Isso aconteceu mesmo num cenário em que, em 2022, quando o modelo foi apresentado, já existiam hipercarros elétricos como o Rimac Nevera e o Lotus Evija. E, um degrau abaixo, Ferrari, Lamborghini e McLaren já exibiam - ou ao menos anunciavam - uma nova leva de supercarros híbridos.

Durante a última Monterey Car Week, ocasião em que ele mostrou o Utopia Roadster, Horacio Pagani explicou à Drive por que foi na direção contrária. E a “culpa” recai… sobre os próprios clientes.

Por que o Pagani Utopia aposta no V12 biturbo e no câmbio manual

“Na realidade ninguém está interessado num carro híbrido”.

Horacio Pagani, fundador e CEO da Pagani à Drive

Pagani comentou que até mantém híbridos na coleção pessoal, como o Porsche 918 Spyder. Ainda assim, deixou claro que “quando é altura de levar o Porsche para dar uma volta, levo o meu 911R ou o Carrera GT. Os nossos clientes têm a mesma linha de pensamento”.

Ele também acrescentou: “Eu acredito que se perguntarmos às pessoas, a maioria dirá que um híbrido é algo de extraordinário, porque tem todos os problemas de um carro elétrico e todos os problemas de um carro a combustão, além de ter custos mais elevados (desenvolvimento e manutenção)”.

Elétrico e híbrido foram considerados

Nada disso quer dizer que Horacio Pagani não veja valor em um futuro de alta performance com eletrificação - parcial ou total.

À Drive, ele contou que a empresa chegou a avaliar um V8 híbrido. O obstáculo, porém, seria o peso extra: isso adicionaria 400-500 kg ao Utopia, que é um carro leve (1280 kg a seco, 60 kg a menos que o Huayra). Segundo ele, ainda por cima, “os nossos clientes não queriam ter nada a ver com isso”.

Pagani também citou um hipercarro elétrico cujo desenvolvimento começou em 2017. Apesar do entusiasmo da equipe e do próprio Horacio - com a Mercedes-AMG, a Lucid e outros como parceiros -, novamente a resposta do público da marca foi fria: os clientes não demonstraram interesse.

O mercado reforça a dificuldade dos hipercarros elétricos

A fala de Horacio Pagani parece acompanhar o que o mercado vem mostrando. Mesmo com desempenho brutal, nem o Rimac Nevera nem o Lotus Evija conseguiram, até agora, garantir compradores suficientes para preencher as tiragens limitadas: 150 unidades e 130 unidades, respectivamente.

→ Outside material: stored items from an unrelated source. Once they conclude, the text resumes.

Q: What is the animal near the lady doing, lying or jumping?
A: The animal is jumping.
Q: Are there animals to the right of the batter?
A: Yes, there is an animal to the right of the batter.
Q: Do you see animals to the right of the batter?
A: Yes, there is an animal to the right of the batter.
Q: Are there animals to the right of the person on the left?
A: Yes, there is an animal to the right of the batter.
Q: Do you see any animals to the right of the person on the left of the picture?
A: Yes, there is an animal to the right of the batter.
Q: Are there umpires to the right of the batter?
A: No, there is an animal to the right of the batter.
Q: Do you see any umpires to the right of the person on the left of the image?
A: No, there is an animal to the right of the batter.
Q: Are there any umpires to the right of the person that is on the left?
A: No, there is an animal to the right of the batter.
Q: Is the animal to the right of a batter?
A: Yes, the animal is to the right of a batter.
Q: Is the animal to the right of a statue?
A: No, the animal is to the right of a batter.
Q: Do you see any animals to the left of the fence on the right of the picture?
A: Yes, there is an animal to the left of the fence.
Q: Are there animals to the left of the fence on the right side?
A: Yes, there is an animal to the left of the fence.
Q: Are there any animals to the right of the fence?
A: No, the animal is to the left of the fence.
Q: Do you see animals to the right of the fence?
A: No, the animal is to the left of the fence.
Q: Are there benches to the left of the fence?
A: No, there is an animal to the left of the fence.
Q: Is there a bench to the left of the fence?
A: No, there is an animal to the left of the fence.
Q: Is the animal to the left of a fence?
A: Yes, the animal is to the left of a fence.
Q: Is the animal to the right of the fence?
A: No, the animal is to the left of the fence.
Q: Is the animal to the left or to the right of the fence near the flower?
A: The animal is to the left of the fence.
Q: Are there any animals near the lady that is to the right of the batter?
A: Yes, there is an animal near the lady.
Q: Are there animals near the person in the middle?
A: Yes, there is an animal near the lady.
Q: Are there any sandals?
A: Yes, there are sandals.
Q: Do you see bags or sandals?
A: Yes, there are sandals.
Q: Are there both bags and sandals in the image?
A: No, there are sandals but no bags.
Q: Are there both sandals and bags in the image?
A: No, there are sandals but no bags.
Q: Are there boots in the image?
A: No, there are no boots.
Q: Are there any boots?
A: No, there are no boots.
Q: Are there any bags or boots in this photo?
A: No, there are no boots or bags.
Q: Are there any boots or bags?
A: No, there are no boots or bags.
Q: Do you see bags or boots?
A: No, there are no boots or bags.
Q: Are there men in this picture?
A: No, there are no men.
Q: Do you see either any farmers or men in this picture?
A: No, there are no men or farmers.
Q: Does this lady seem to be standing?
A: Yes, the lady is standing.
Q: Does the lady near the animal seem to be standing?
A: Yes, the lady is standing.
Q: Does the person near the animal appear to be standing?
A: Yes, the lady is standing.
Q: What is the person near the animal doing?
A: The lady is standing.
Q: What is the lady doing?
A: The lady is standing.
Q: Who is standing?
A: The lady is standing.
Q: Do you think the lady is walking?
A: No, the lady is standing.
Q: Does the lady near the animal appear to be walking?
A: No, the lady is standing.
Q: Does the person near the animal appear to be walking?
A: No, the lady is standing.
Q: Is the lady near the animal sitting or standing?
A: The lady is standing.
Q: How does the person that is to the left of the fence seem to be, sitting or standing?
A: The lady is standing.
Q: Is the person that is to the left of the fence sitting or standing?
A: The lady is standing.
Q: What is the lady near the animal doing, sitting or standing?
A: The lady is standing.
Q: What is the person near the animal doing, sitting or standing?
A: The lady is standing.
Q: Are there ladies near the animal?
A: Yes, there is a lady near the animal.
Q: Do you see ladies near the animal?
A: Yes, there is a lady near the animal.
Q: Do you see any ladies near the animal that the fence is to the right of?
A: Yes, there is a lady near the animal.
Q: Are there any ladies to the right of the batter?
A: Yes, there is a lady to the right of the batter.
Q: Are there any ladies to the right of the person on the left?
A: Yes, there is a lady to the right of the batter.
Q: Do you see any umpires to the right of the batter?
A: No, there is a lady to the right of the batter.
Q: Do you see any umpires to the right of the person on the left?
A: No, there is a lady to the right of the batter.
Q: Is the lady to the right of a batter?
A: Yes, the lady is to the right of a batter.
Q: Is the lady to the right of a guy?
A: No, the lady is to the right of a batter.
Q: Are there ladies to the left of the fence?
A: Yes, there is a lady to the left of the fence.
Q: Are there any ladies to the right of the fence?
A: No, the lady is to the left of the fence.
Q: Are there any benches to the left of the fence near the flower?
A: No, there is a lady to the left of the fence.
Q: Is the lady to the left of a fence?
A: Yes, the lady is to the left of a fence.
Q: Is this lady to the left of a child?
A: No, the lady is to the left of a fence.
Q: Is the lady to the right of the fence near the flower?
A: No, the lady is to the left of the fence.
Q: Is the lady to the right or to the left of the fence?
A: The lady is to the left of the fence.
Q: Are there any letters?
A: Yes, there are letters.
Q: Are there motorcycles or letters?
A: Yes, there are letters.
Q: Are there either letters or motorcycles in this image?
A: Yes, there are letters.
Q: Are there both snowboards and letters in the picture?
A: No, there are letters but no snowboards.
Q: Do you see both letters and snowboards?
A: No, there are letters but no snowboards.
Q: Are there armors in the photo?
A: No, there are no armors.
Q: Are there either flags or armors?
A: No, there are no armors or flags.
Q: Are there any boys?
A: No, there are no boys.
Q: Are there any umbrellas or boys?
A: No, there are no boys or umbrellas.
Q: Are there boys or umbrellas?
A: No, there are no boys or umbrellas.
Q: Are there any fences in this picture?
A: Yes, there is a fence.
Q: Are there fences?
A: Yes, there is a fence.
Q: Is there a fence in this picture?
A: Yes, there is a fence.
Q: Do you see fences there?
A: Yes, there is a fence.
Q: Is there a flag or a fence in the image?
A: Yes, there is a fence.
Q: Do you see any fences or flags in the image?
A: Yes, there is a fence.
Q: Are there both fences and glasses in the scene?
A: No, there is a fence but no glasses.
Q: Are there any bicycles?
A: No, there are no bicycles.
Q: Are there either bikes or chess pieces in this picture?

Em contrapartida, o novo Bugatti Tourbillon - sucessor híbrido do Chiron - já teve as 250 unidades vendidas, embora a produção só comece em 2026. Nesse caso, o allure do enorme V16 naturalmente aspirado e a mística da marca acabam pesando mais do que o fato de haver um eixo dianteiro eletrificado.

Há futuro para a combustão pura?

O fundador da Pagani diz que, por ser uma empresa pequena, precisa construir exatamente o que os clientes desejam - até porque não existe um grande grupo automotivo por trás funcionando como rede de segurança. Ainda assim, se a preferência do mercado mudar, ele afirma que a marca tem tecnologia interna suficiente para trocar de rota rapidamente.

Segundo Pagani, o V12 biturbo do Utopia (fornecido pela AMG) e suas evoluções futuras têm homologação assegurada até 2031. O que acontece depois disso é incerto, mas Horacio Pagani finaliza assim:”Estamos a fazer tudo o que podemos para manter o V12″.